Sì, rompere un bicchiere. Un gesto apparentemente semplice, ma che implicava certi terrori che non riusciremo mai a comprendere bene. Cosa c’è di sbagliato nel rompere un bicchiere di poco valore – quando a tutti è capitato di farlo nella vita?
– Rompere un bicchiere? – ripetè lui. – Perché?
– Potrei darti varie spiegazioni – risposi. - Ma, in realtà, è solo per romperlo.
– Per te?
– Ovviamente no.
Guardava il bicchiere di vetro sul bordo del tavolo – preoccupato che cadesse.
"È un rito di passaggio, come dici anche tu”, mi venne voglia di dirgli. 
“ È ciò che è proibito. I bicchieri non si rompono di proposito. 
Quando entriamo in un ristorante, o anche quando siamo a casa, stiamo attenti a che i bicchieri non finiscano sul bordo del tavolo. Il nostro universo esige da noi che si faccia attenzione a che i bicchieri non cadano a terra.
Eppure - continuai a pensare - se involontariamente li rompiamo, ci accorgiamo che non era poi così tanto grave. 
Il cameriere dice “non ha importanza”, e a me non è mai capitato di vedere che un bicchiere rotto venisse incluso nel conto di un ristorante. 
Rompere bicchieri fa parte della vita, e non causiamo alcun danno a noi, al ristorante, o al prossimo.
Diedi uno spinta al tavolo. Il bicchiere ondeggiò, ma non cadde.
– Attenzione! – esclamò lui, istintivamente.
– Rompi il bicchiere – insistetti.
Rompi questo bicchiere, pensavo fra me e me, perché è un gesto simbolico. Cerca di capire che io, dentro di me, ho rotto cose ben più importanti di un bicchiere, e ne sono felice. 
Pensa alla tua lotta interiore e rompi questo bicchiere.
Perché i nostri genitori ci hanno insegnato a fare attenzione con i bicchieri, e con i corpi. 
Ci hanno insegnato che le passioni dell’infanzia sono impossibili, che non si devono allontanare gli uomini dal sacerdozio, che gli uomini non fanno miracoli, e che nessuno parte per un viaggio senza conoscere la meta.
Rompi questo bicchiere, ti prego – e liberaci da tutti questi maledetti concetti, da questa mania che tutto si deve spiegare e che si deve fare solo quello che gli altri approvano.
– Rompi questo bicchiere – lo pregai ancora una volta.
Fissò i suoi occhi nei miei. Poi, lentamente, fece scivolare la mano sul ripiano del tavolo, fino a sfiorare il bicchiere. Con un movimento rapido, lo fece cadere a terra.
Il rumore del vetro che andava in frantumi attirò l’attenzione di tutti. 
Invece di dissimulare il gesto con una richiesta di scuse, lui mi guardava sorridendo – e io ricambiavo il suo sorriso.
– Non ha importanza – esclamò il giovane che serviva ai tavoli.

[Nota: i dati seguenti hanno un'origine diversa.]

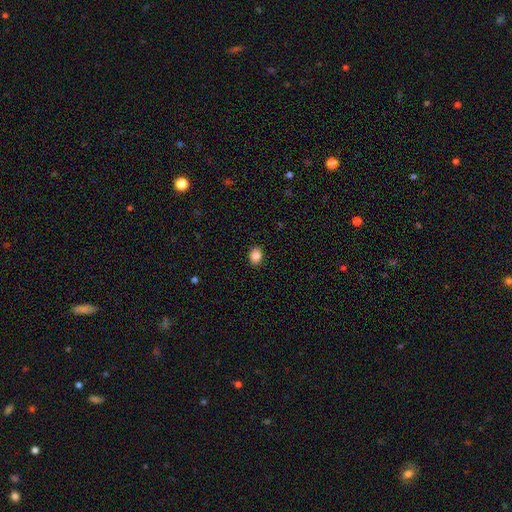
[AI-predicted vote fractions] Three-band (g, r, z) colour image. It shows a smooth galaxy with no disk features (87%) that is in between round and cigar-shaped (64%). Merging: none (89%).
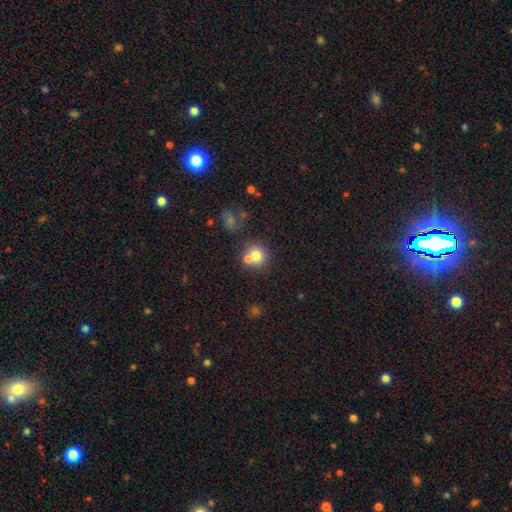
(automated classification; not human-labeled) Smooth or featured?
  - smooth: 75% *
  - featured or disk: 14%
  - star or artifact: 12%
How rounded?
  - round: 86% *
  - in between: 13%
  - cigar-shaped: 1%
Merging?
  - none: 54% *
  - merger: 33%
  - minor disturbance: 9%
  - major disturbance: 4%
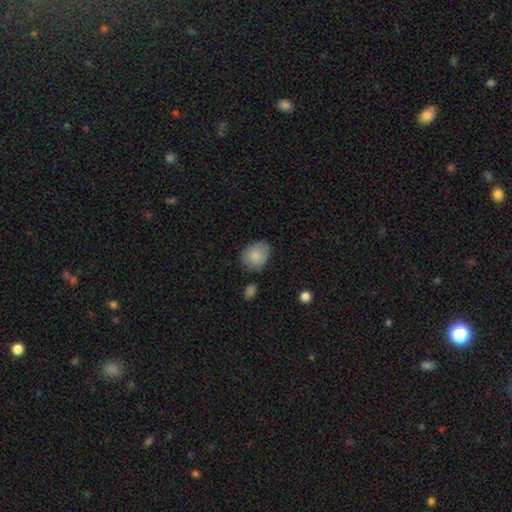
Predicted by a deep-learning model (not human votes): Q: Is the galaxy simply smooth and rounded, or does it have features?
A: smooth — 82%.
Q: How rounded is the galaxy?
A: round — 50%.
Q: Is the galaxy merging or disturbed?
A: none — 66%.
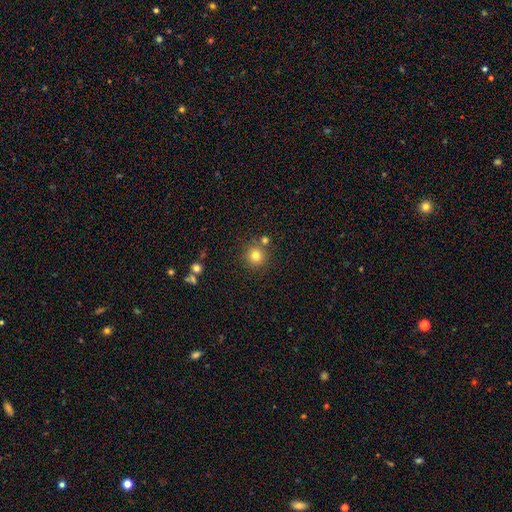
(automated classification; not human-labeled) smooth_or_featured: smooth (p=0.79) [alt: star or artifact p=0.13]
how_rounded: round (p=0.94) [alt: in between p=0.05]
merging: none (p=0.79) [alt: merger p=0.11]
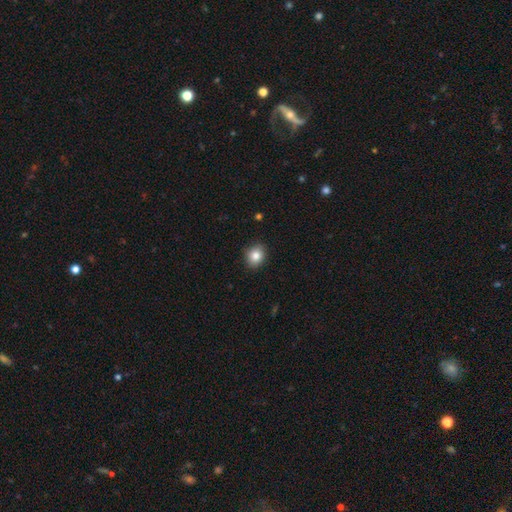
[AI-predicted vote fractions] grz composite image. It shows a smooth galaxy with no disk features (84%) that is round (62%). Merging: none (87%).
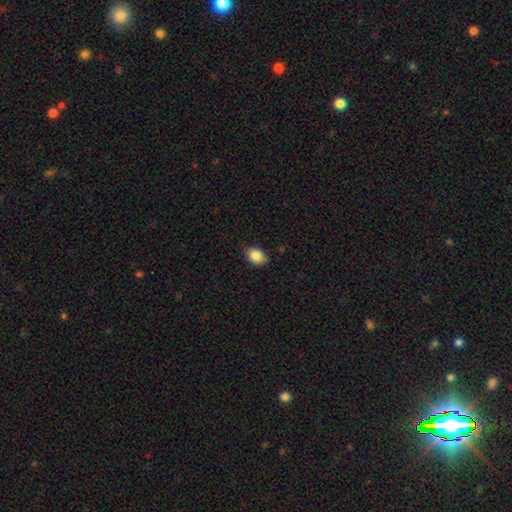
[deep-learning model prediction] A smooth galaxy with no disk features (87%) that is in between round and cigar-shaped (79%). Merging: none (85%).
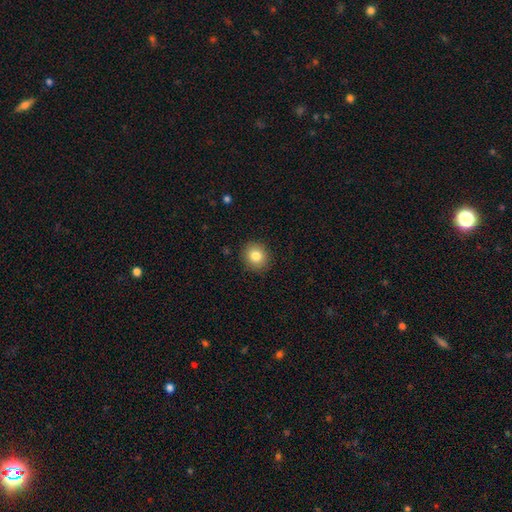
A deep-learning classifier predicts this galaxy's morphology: Overall: smooth (83%). How rounded: round (82%). Merging: none (90%).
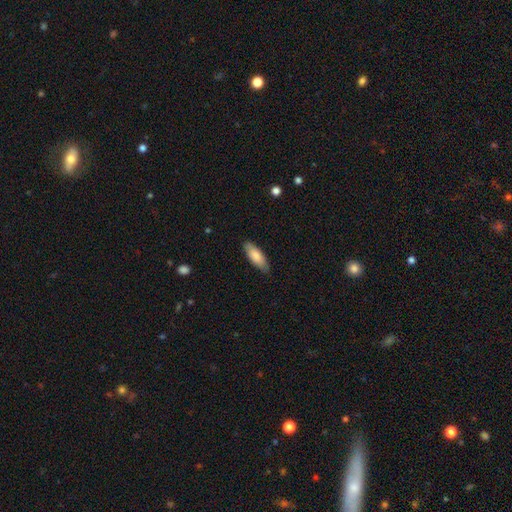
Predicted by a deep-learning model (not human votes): Smooth or featured? smooth (79%)
How rounded? in between (70%)
Merging? none (82%)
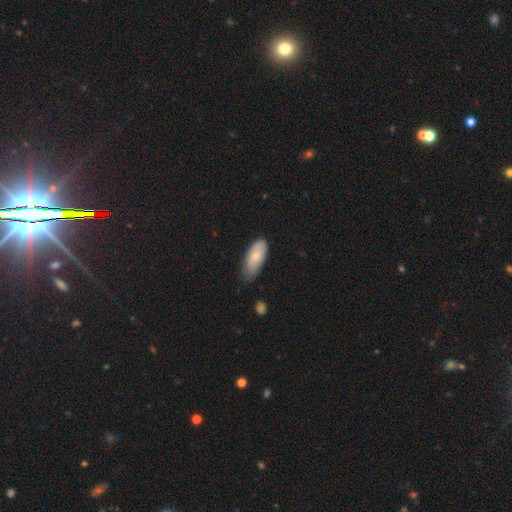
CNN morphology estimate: smooth-or-featured: smooth: 74% | featured or disk: 20% | star or artifact: 6%
  how-rounded: in between: 87% | cigar-shaped: 11% | round: 2%
  merging: none: 60% | minor disturbance: 32% | major disturbance: 6% | merger: 2%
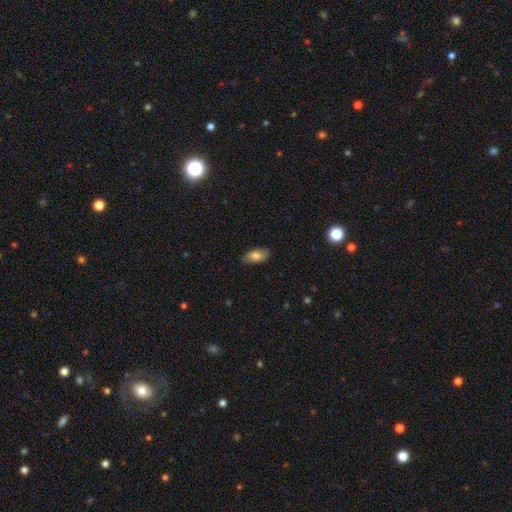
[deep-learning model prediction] This is likely a smooth galaxy (77%). How rounded: clearly in between (91%). Merging: clearly none (81%).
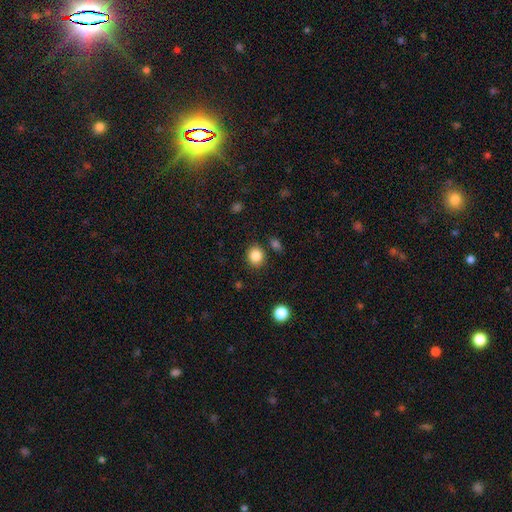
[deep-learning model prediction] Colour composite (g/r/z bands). It shows a smooth galaxy with no disk features (86%) that is round (76%). Merging: none (84%).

Ma lui non mi udì. Si era alzato, mi aveva afferrata per i capelli e mi stava baciando.

Afferrai anch’io i suoi capelli, lo abbracciai con tutta la forza, morsi le sue labbra, sentii la sua lingua muoversi nella mia bocca. 

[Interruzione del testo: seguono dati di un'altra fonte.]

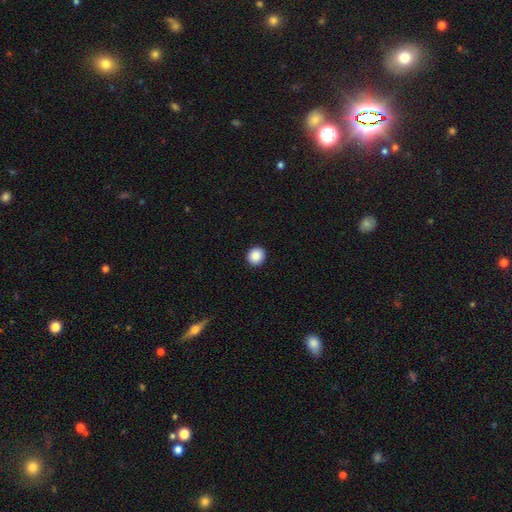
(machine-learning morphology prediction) Smooth or featured: smooth — 88% (star or artifact — 8%)
How rounded: round — 89% (in between — 10%)
Merging: none — 93% (minor disturbance — 4%)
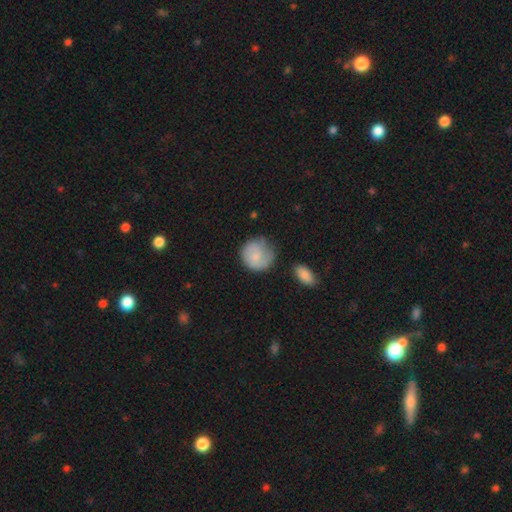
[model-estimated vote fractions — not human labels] A smooth galaxy with no disk features (66%) that is round (87%). Merging: none (59%).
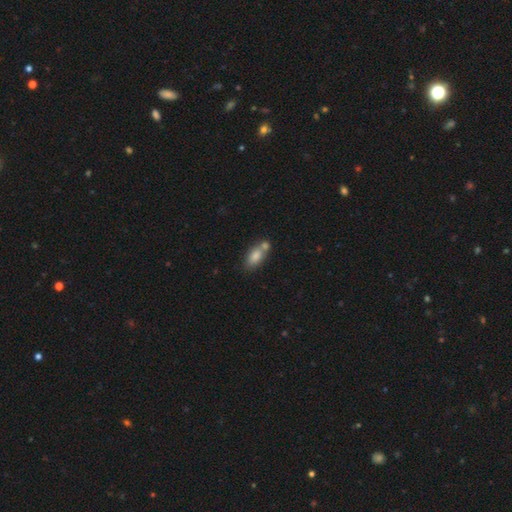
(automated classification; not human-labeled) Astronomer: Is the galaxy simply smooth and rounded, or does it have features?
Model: smooth — 79%.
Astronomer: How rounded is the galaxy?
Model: in between — 85%.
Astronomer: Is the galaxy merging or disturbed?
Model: merger — 42% (runner-up: none, 41%).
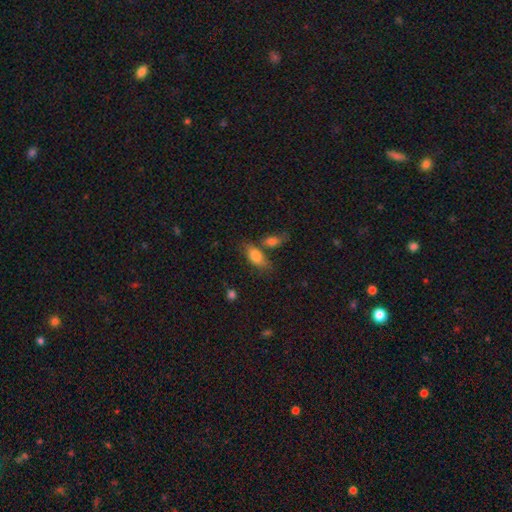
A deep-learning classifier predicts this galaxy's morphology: The model was most divided on "merging": none: 52%, merger: 25%, minor disturbance: 17%, major disturbance: 7%. More confident: how rounded — in between (85%); smooth or featured — smooth (80%).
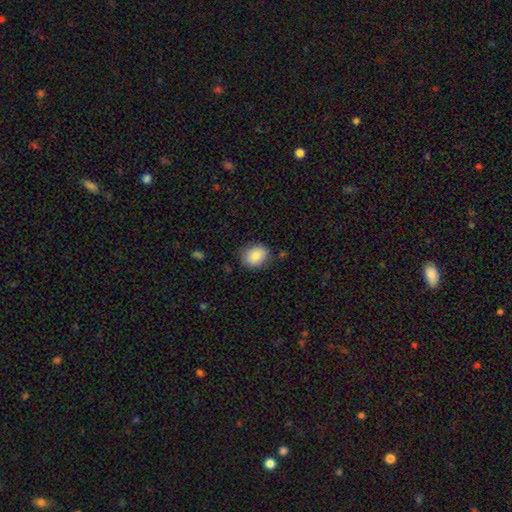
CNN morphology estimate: Smooth or featured?
  - smooth: 84% *
  - star or artifact: 8%
  - featured or disk: 8%
How rounded?
  - round: 51% *
  - in between: 49%
  - cigar-shaped: 1%
Merging?
  - none: 81% *
  - minor disturbance: 14%
  - major disturbance: 3%
  - merger: 2%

Era un bacio che avevo atteso a lungo – che era nato presso i fiumi della nostra infanzia, quando ancora non comprendevamo il significato dell’amore. 
Un bacio che era rimasto in sospeso quando eravamo cresciuti, che aveva viaggiato nel mondo attraverso il ricordo di una medaglia, che era rimasto nascosto dietro pile di libri di studio per un concorso pubblico. 
Un bacio che si era smarrito tante volte e che ora era stato ritrovato. 
In quel minuto di bacio c’erano anni di ricerche, di delusioni, di sogni impossibili. 

Lo baciai con forza. Le poche persone presenti nel bar devono averci guardato, e forse pensavano di assistere a un semplice bacio. 
Non sapevano che in quel minuto di bacio c’era la somma della mia vita, della vita di lui, della vita di chiunque speri, sogni e ricerchi il proprio cammino sotto il sole.
Nel minuto di quel bacio c’erano tutti i momenti di gioia che ho vissuto.

- Paulo Coelho -
Fonte: "Sulla sponda del fiume Piedra mi sono seduta e ho pianto", di Paulo Coelho


Buona giornata a tutti. :-)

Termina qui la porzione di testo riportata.